Les profils émotionnels – Richard Davidson

Ce livre sur les émotions, basé sur des recherches en neuro imagerie, qm’a passionné.L’auteur décrit ses découvertes à l’université de Madison, Wisconsin sur les mécanismes des émotions dans les différentes parties du cerveau, mais aussi ses hésitations et sa carrière.Il identifie 6 dimensions pour caractériser un profil émotionnel , basées sur les interactions entre le cortex préfrontal et les différentes zones profondes du cerveau.Les 6 dimensions gagnent à être connues :la résilience, la persistence des émotions positives, l’intuition sociale ( capacité à repérer les signaux sociaux envoyés par votre entourage),conscience de soi,la sensibilité au contexte social et l’attention ( la sélective et celle avec une conscience ouverte ). Un petit questionnaire permet de s’autoévaluer. La bonne nouvelle est que ses expériences montrent que, même si le patrimoine génétique influe, rien n’est figé ni durant l’enfance ni pendant l’age adulte et qu’on peut travailler ces dimensions.

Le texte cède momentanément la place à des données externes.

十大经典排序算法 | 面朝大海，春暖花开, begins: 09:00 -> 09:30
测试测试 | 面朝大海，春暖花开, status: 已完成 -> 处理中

L’auteur,une référence en neuropsychologie expérimentale, privilégiant ses recherches, a peu écrit, contrairement à d’autres.Ce livre est concret , assez simple à lire , aide à mieux se connaître , donne des pistes à qui veut pour progresser ( méditation et autres) .

Le vin de la vie – Mario Ringoni Stern

Rien à voir avec le vin. C’est un Recueil de courtes chroniques d’un des grands écrivains italiens mort en 2008.Je poursuis la lecture de ses livres en italien, en alternant avec la version française. Les chroniques concernent ses années de guerre, de prisonnier mais aussi de la vie de son village du Nord de l’Italie, Asiago en Vénétie , tout prêt de l’ancienne frontière avec l’Autriche Hongrie, où a eu lieu un Verdun austro-italien. Beaucoup d’humanité et de proximité de la nature.Cela se lit facilement dans une écriture du quotidien, très pratique quand on est encore débutant en italien.Peut être un prélude à des voyages futurs dans cette région de montagne lorsque les temps seront lus favorables.

Alcide de Gasperi, L’homme du Trentin qui a reconstruit l’Italie et fondé l’Europe- Alfredo Canavero

En cours de lecture.Biographie condensée en italien de l’homme d’état italien Alcide de Gaspéri. Tout comme Robert Schumann , mosellan et né dans la Lorraine allemande a été un des pères de l’Europe, De Gaspéri est un homme des frontières , né dans le Trentin, province italophone de l’Empire Austro Hongrois et a été député à Vienne pour représenter sa province. Démocrate chrétien dans la province rattachée et Inquiété sous le fascisme, il est devenu premier ministre à la Libération et a oeuvré pour gouverner un pays très divisé entre communistes, socialistes, démocrates-chrétien et partis de droite.Personnalité de compromis mais très déterminée,il a été à l’origine de la Démocratie Chrétienne qui a ensuite sombré dans les années 70 avec la corruption et les années de plomb. C’est un grand plaisir de décentrer son regard de la France et d’accéder à des livres en italien inaccessibles en français.